• Work required
Each entry that follows is to be copied exactly, minus any pictures.

Start of Data supplied

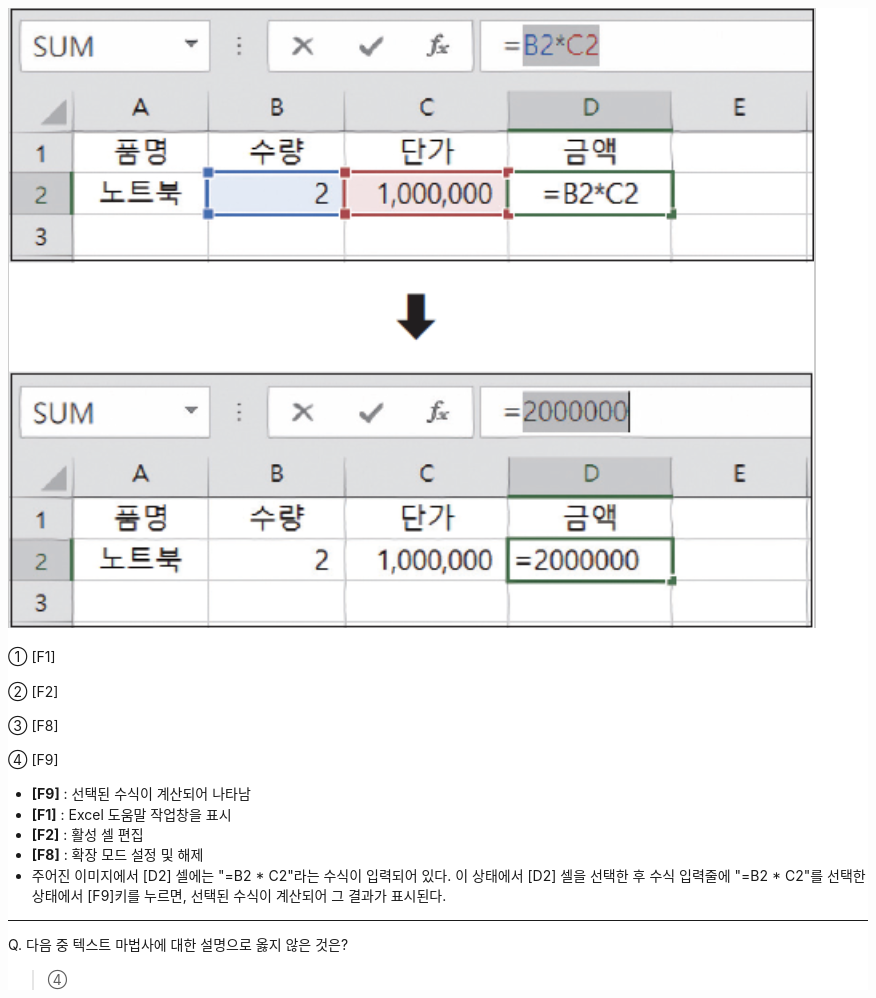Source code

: ![이미지](/assets/img/exam/cs/2021(1)/(10).png)

① [F1]

② [F2]

③ [F8]

④ [F9]

- **[F9]** : 선택된 수식이 계산되어 나타남
- **[F1]** : Excel 도움말 작업창을 표시
- **[F2]** : 활성 셀 편집
- **[F8]** : 확장 모드 설정 및 해제
- 주어진 이미지에서 [D2] 셀에는 "=B2 * C2"라는 수식이 입력되어 있다. 이 상태에서 [D2] 셀을 선택한 후 수식 입력줄에 "=B2 * C2"를 선택한 상태에서 [F9]키를 누르면, 선택된 수식이 계산되어 그 결과가 표시된다.

---

Q. 다음 중 텍스트 마법사에 대한 설명으로 옳지 않은 것은?

> ④
>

End of Data supplied

• Answer section
Source code

: ![이미지](/assets/img/exam/cs/2021(1)/(10).png)

① [F1]

② [F2]

③ [F8]

④ [F9]

- **[F9]** : 선택된 수식이 계산되어 나타남
- **[F1]** : Excel 도움말 작업창을 표시
- **[F2]** : 활성 셀 편집
- **[F8]** : 확장 모드 설정 및 해제
- 주어진 이미지에서 [D2] 셀에는 "=B2 * C2"라는 수식이 입력되어 있다. 이 상태에서 [D2] 셀을 선택한 후 수식 입력줄에 "=B2 * C2"를 선택한 상태에서 [F9]키를 누르면, 선택된 수식이 계산되어 그 결과가 표시된다.

---

Q. 다음 중 텍스트 마법사에 대한 설명으로 옳지 않은 것은?

> ④
>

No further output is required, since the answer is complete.